Children are Jameson-tested at age two, although 8s and up have been known to proclaim themselves in utero by their effect on fetal monitoring equipment; the sonogram machine suddenly showing “Gilligan’s Island” reruns, for instance. Most of us who tested at 7 or above started working as part-time safety testers while children; a young abnotech can generate malfs no adult could ever hope to duplicate. Those of us who’ve turned pro have spent our entire lives as professional guinea pigs.

As Chief Safety Officer it was my job to worry about this new item we were going to test.

It hadn’t even been at Crater Billy for two whole hours and already I was working overtime.

“Well. What do you think?”

I scowled at Gloria a moment, then went back to glowering at the Mercedes-Motorola MicroWerks Model 1-INT airlock. “I hate it.”

“You already said that. Why?”

“Why? We’re living on the god-dammned Moon, Gloria! The air outside ain’t! Lock failure could kill us all.” I waved my arm at the thing. “Just look at it! Call me old-fashioned, but I think airlocks should have nice heavy doors that clang when you shut them, and simple, foolproof latches. Not like that, that thing.

The thing in question had been set up by the far wall of the testing chamber. It consisted of a burnished steel frame about two and a half meters tall and one and a half wide, a simple control pad on the right side. There was no sign of nice reassuring steel or even polyplast doors inside that frame. Instead there was this faintly gleaming black surface like a curtain made from some heavy metallic cloth.

I was getting the willies just looking at that black barrier because I knew it wasn’t solid like rocks or wood or metal, it was just billions of separate, fallible nanomachines hanging on to each other because they’d been told to, like all the dogs on Earth told to sit at once.

I shook my head. “You’re not getting me anywhere near that thing when there’s vacuum on the other side of it.”

She grinned at me. “Too late, Dave. There’s a storage chamber on the other side of it that’s already been pumped out to surface normal.”

I was aghast. “Are you trying to get us all killed?

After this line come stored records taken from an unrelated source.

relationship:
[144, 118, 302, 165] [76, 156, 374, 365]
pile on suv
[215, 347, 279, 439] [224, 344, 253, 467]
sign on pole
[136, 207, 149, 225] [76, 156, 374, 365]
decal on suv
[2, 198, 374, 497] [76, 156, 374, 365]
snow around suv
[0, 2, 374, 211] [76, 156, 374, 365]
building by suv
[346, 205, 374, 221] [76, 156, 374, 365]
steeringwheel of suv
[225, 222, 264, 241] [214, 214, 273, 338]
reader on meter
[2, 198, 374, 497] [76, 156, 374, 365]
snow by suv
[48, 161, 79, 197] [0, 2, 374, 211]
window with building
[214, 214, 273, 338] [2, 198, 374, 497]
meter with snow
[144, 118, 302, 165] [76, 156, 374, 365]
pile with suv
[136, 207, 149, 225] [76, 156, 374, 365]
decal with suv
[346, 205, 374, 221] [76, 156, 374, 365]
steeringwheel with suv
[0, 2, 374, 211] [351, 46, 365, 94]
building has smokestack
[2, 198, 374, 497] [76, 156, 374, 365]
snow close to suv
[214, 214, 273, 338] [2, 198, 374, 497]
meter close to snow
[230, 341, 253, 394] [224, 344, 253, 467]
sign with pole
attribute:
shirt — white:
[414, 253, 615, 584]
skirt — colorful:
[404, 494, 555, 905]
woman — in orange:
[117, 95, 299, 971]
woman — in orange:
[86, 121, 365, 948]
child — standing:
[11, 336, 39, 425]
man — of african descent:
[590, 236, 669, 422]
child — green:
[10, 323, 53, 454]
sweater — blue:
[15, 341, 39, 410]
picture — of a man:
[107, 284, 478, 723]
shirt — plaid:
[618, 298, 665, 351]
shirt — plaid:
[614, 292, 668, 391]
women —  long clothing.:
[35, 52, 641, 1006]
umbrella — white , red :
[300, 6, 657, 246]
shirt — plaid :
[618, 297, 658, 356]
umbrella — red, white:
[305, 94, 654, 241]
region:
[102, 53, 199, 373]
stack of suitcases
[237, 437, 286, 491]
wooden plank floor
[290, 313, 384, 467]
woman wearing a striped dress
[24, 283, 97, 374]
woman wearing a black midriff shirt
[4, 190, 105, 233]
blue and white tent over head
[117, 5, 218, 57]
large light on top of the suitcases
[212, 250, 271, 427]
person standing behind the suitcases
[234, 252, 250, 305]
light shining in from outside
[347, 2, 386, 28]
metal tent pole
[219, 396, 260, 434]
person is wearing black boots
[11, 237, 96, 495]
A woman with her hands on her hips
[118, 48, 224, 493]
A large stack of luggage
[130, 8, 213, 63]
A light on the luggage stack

She looped an arm around my waist, probably to keep me from running away. “I don’t want to die. After all, I’ve got a hot date tonight.” A squeeze. “Will you let me give you chapter and verse on the setup before you work yourself into a heart attack?”

“You’re the one giving me a heart attack.” I said accusingly.

She winked. “Maybe later, lover. But trust me, you’re perfectly safe right now. Come on and I’ll show you.”

I let her lead me over to a tabletop display terminal and watched her call up a schematic.